=== BRIEF ===
Set the pictures aside and set down only the lines from the line holding "Технически спецификации" through the end of the entries below, ends included.

Transcribed page contents

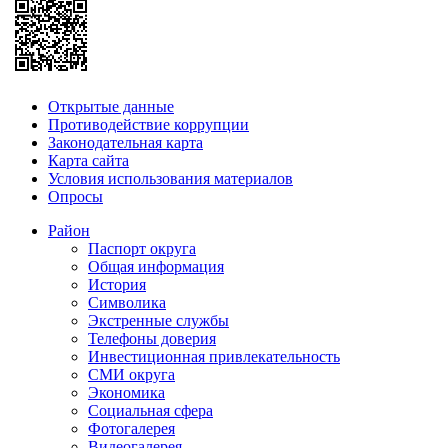
Открытые данные
Противодействие коррупции
Законодательная карта
Карта сайта
Условия использования материалов
Опросы
Район
Паспорт округа
Общая информация
История
Символика
Экстренные службы
Телефоны доверия
Инвестиционная привлекательность
СМИ округа
Экономика
Социальная сфера
Фотогалерея
Видеогалерея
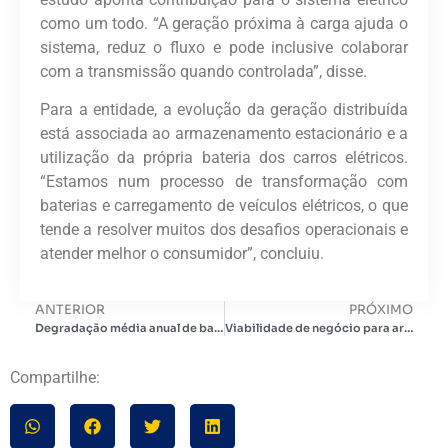
como um todo. “A geração próxima à carga ajuda o
sistema, reduz o fluxo e pode inclusive colaborar
com a transmissão quando controlada”, disse.
Para a entidade, a evolução da geração distribuída
está associada ao armazenamento estacionário e a
utilização da própria bateria dos carros elétricos.
“Estamos num processo de transformação com
baterias e carregamento de veículos elétricos, o que
tende a resolver muitos dos desafios operacionais e
atender melhor o consumidor”, concluiu.
ANTERIOR
PRÓXIMO
Degradação média anual de baterias de veículos aumenta com recarga rápida
Viabilidade de negócio para armazenamento C&I
Compartilhe:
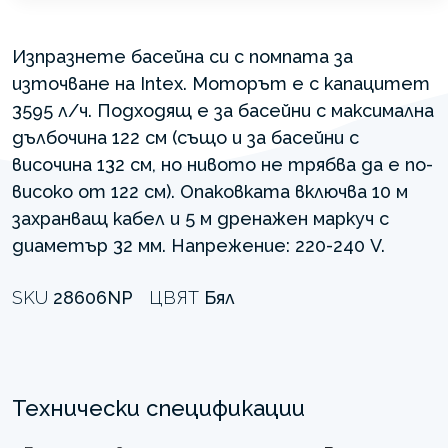
Изпразнете басейна си с помпата за
източване на Intex. Моторът е с капацитет
3595 л/ч. Подходящ е за басейни с максимална
дълбочина 122 см (също и за басейни с
височина 132 см, но нивото не трябва да е по-
високо от 122 см). Опаковката включва 10 м
захранващ кабел и 5 м дренажен маркуч с
диаметър 32 мм. Напрежение: 220-240 V.
SKU
28606NP
ЦВЯТ
Бял
Технически спецификации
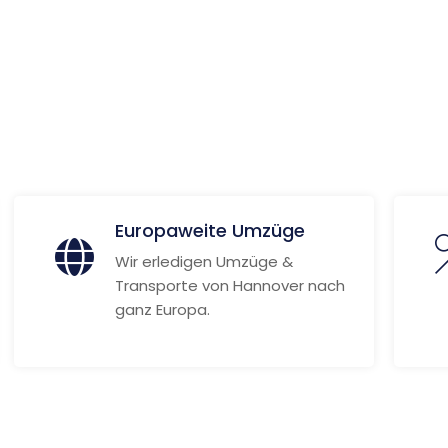
euburg
 Informationen
Europaweite Umzüge
Wir erledigen Umzüge &
Transporte von Hannover nach
ganz Europa.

=== OUTPUT ===
Технически спецификации
euburg
 Informationen
Europaweite Umzüge
Wir erledigen Umzüge &
Transporte von Hannover nach
ganz Europa.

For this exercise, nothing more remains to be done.